Innovation of scale (Episode 23)

Interview with Saira Khan, Innovation & Partnerships Leader at HSBC UK.

One of the biggest advantages of working for a large organization is that it is big.

That might sound like an obvious statement, but for too many people in too many organizations, that’s an insight that they are not harnessing.

But they should.

And imagine if they did.

The ability to acquire a “mindset of scale” is something I recently discussed with Saira Khan, Innovation & Partnerships Leader at HSBC UK.

And let’s be clear: HSBC is big. With 40 million (!) customers across more than 60 countries and territories, it is one of the largest banking and financial services organizations in the world. With around 200,000 employees across the world, a person working within HSBC has access to one amazingly large network of information, insights, markets and competences.

“There is magic in scale”, those were the words that Saira Khan used to describe the possibilities that come from working in an organization like HSBC, and then she added: “It allows you to think big.”

The word “scale” originally comes from the Latin “scala” meaning “ladder”, and when you think about what scale actually means you realize that it is something that makes it possible for you to step up (just like on a ladder) and see further. To make it possible to get a better overview of the world.

But, as Saira Khan pointed out during our conversation, as an employee of a large organization you need to understand the opportunity.

She told me: “I don’t think most people (in large organizations) understand that they have this opportunity.”

And it is true. If you have a ladder, but you do not climb up on it, the ladder is useless. But if you do use it you can see so much more.

What Saira Khan is advocating is, what I decided to call, “a mindset of scale”.

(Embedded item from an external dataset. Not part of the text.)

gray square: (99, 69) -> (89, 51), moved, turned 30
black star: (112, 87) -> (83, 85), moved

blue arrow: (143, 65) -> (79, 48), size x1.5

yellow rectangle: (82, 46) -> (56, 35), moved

A mindset of scale is the ability to fully understand what is possible to do due to the size of your specific organization. It consists of both the understanding of the possibilities that are available to you due to the size of the company, as well as having the imagination to think from a larger perspective. 

I asked Saira Khan how a person with a mindset of scale might think, and she replied: “It’s about asking yourself how to get access to the right resources. Do you know who to speak with to get the right information? Do you know what resources are available around the organization? Do you understand what potential results those resources can bring you if used to their full potential?”

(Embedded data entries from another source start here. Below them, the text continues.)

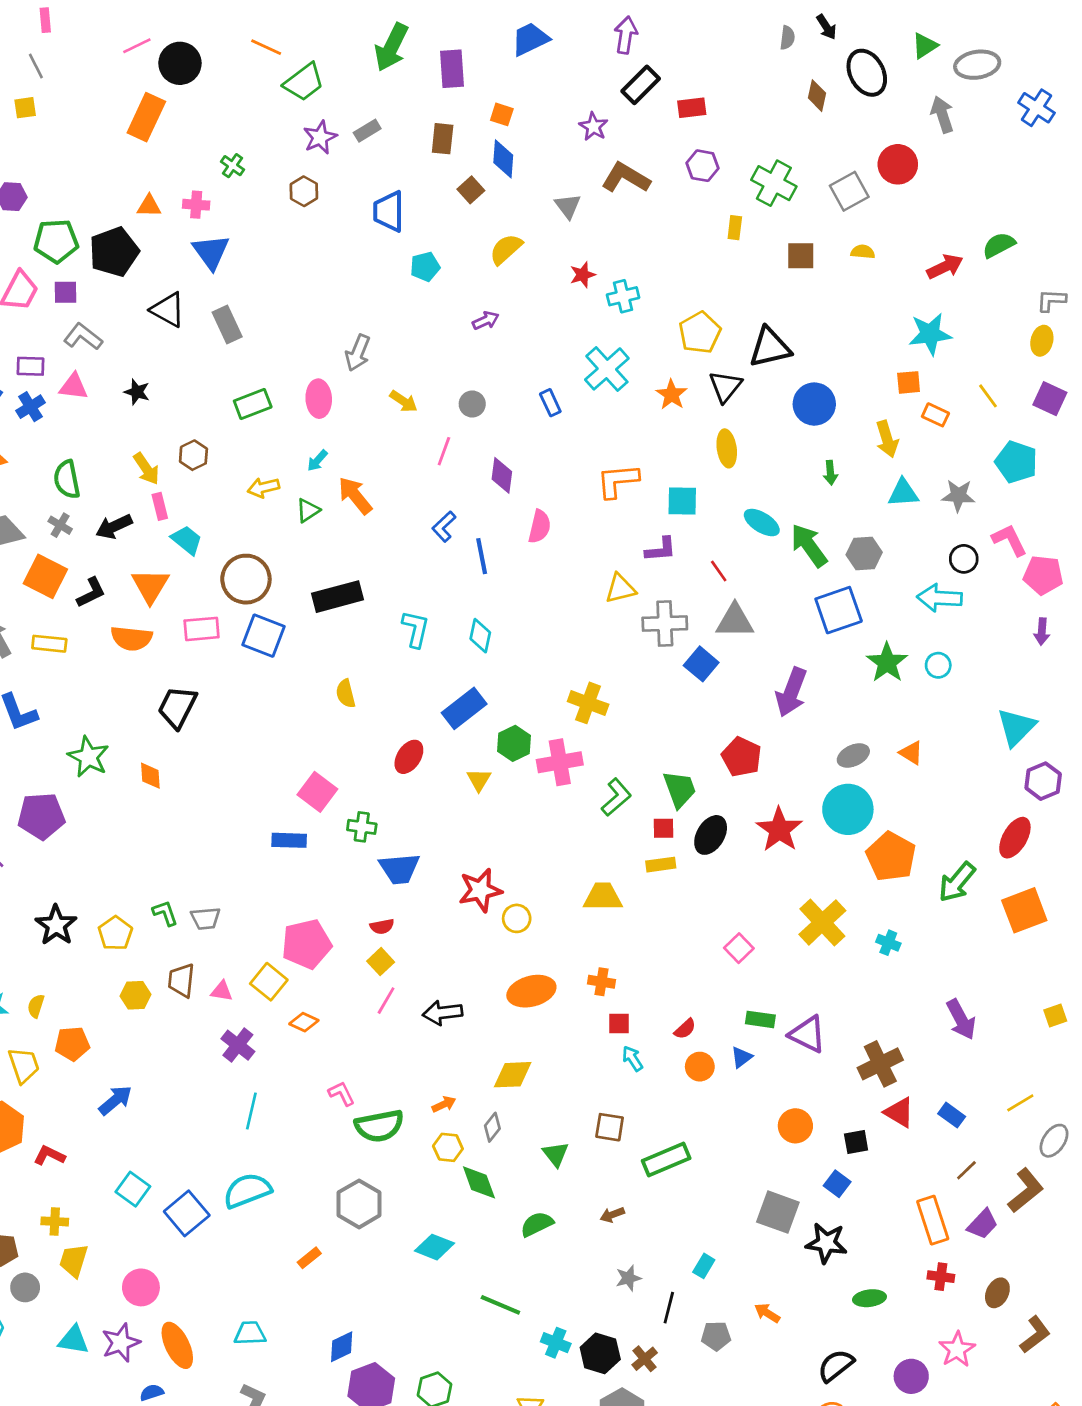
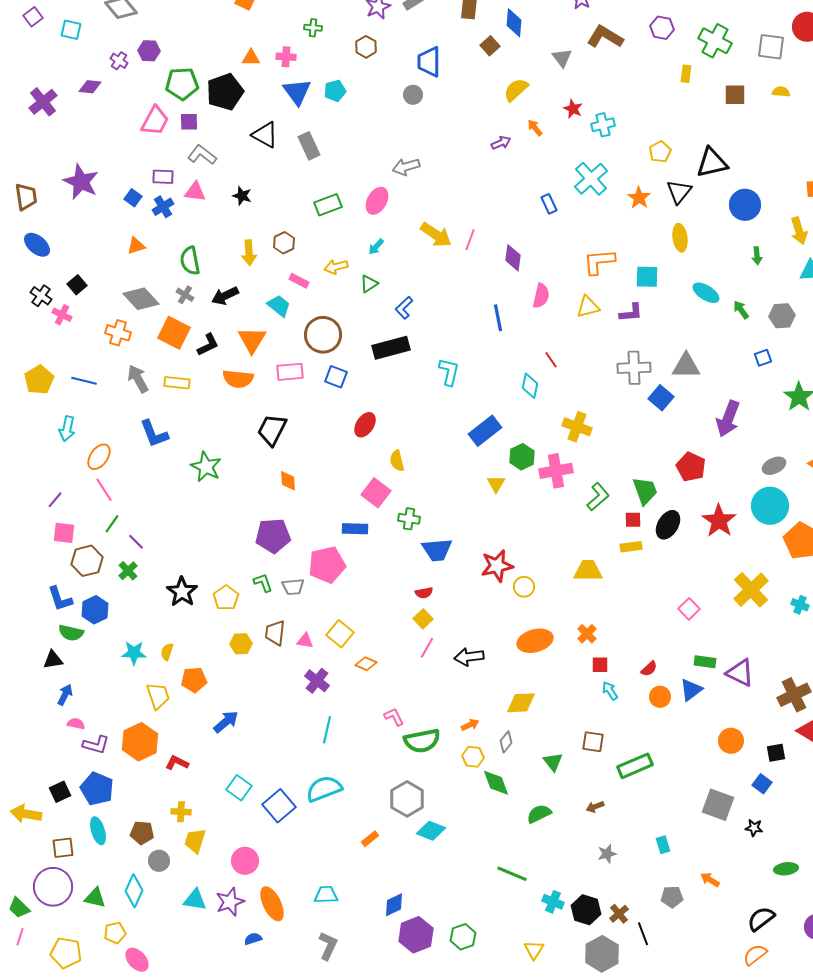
green cross: (232, 166) -> (313, 28), turned -30
gray square: (849, 191) -> (771, 47), turned 36
cyan pentagon: (425, 267) -> (335, 91), moved
red star: (583, 275) -> (573, 109), turned -30
yellow pentagon: (700, 333) -> (660, 152), size x0.7
gray arrow: (358, 353) -> (406, 167), turned 52
pink ellipse: (319, 399) -> (377, 201), turned 32
yellow arrow: (404, 401) -> (436, 235), moved, size x1.5
gray circle: (472, 404) -> (413, 95), moved
yellow arrow: (146, 469) -> (249, 253), turned 30
orange arrow: (355, 496) -> (535, 128), moved, size x0.6
pink rectangle: (160, 506) -> (299, 281), moved, turned -48
blue L-shape: (444, 527) -> (404, 308), moved
green arrow: (809, 545) -> (741, 310), size x0.6
red line: (719, 571) -> (551, 360), moved
yellow triangle: (620, 589) -> (588, 307), moved
blue square: (839, 610) -> (763, 358), size x0.5
blue square: (263, 636) -> (336, 377), size x0.7
cyan diamond: (480, 636) -> (530, 386), moved
yellow semicircle: (346, 694) -> (397, 461), moved
red ellipse: (409, 757) -> (365, 425), moved
orange diamond: (150, 776) -> (288, 481), moved
purple pentagon: (41, 816) -> (273, 536), moved
pink pentagon: (307, 944) -> (327, 565), moved
orange cross: (601, 982) -> (587, 634), turned 36
blue triangle: (742, 1057) -> (691, 690), size x1.4
black star: (826, 1243) -> (754, 828), size x0.6
cyan diamond: (435, 1247) -> (431, 831), moved
cyan rectangle: (704, 1266) -> (663, 845), turned -48
black line: (669, 1308) -> (643, 934), moved, turned -35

I guess we can call it: “being internally curious”.

She told me about how she had identified and contacted different departments around the organization working on A.I., consumer insights and data analytics to better understand how she could harness the power of the billions of data points on consumer insights that are stored in their servers.

To have a mindset of scale you need to know both how to take advantage of the potential of scale, but also be able to see how your size makes it possible to do things in a different way.

The problem is that many people in larger organizations just do not have the ability to think in scale, but Saira Khan insists that this is a skill that can be taught. “If we can teach (people) leadership, confidence, management, and presentation skills, then we can teach them to think in scale as well”, she said to me.

And I agree.

For example, a person without a mindset of scale will think “How can I improve my job/position?”, but a person with a mindset of scale will instead think “How can the job/position that I have to be improved for everyone who has this job/position around the organization?”

Innovation of Scale is not just about “thinking big”, but also about “thinking that we are big” – to take advantage of your size.

Saira told me about how she used a mindset of scale when an idea of doing a hackathon in the UK and Malaysia was presented. She instead turned the success of the local hackathon into a global hackathon with participants from all over the world resulting in many more ideas and innovation than had the hackathon just been done in the UK alone. Nothing wrong with doing a hackathon in one jurisdiction such as UK/Malaysia, of course, but by thinking in scale they realized that it was not much more work to make it a global event.

Let’s use an analogy. If you are a farmer with one small plot of land you will farm in one way, but if you are a big landowner with huge areas of land you do not farm in the same way. The tiny farmer will walk around his land and inspect his crops, the big landowner might invest in drones that can inspect the crops much faster (saving time and money, even if they are more expensive initially)

A farmer with a small farmer mindset that uses the same mindset on a big farm will not take advantage of the potential of the larger farm.

And that is true for almost every time we scale something up. If you move from a shovel to a digger you can dig in a different way. If we move from a pick-up to a big truck we can transport in a new way. When we moved from Internet on modem to broadband Internet we changed what the Internet was and how it could be used. If we gave an army of 100,000 soldiers we can fight a war in a different way than if we have an army of 100 soldiers. Scale changes things. And that is why it so important to make sure that the people who work in large organizations fully understand the size, power and potential of the organization they are in.

A small, local, accounting firm might not be able to build A.I. powered audit solution, but a global, accounting network could decide to invest in building that – but it will only do that if the person in charge of the large accounting network has the mindset of scale and realizes the potential that lies in developing that A.I. solution and implementing it across the firm’s global offices.

Saira Khan reminded me of the importance of large organizations to develop their employees’ ability to not only “think big” in order to innovate – but to also “think that they are big”.

In your team, how many people fully understand the potential of the size of your own organization, its resources and its networks?

What could you do to improve a mindset of scale into the organization?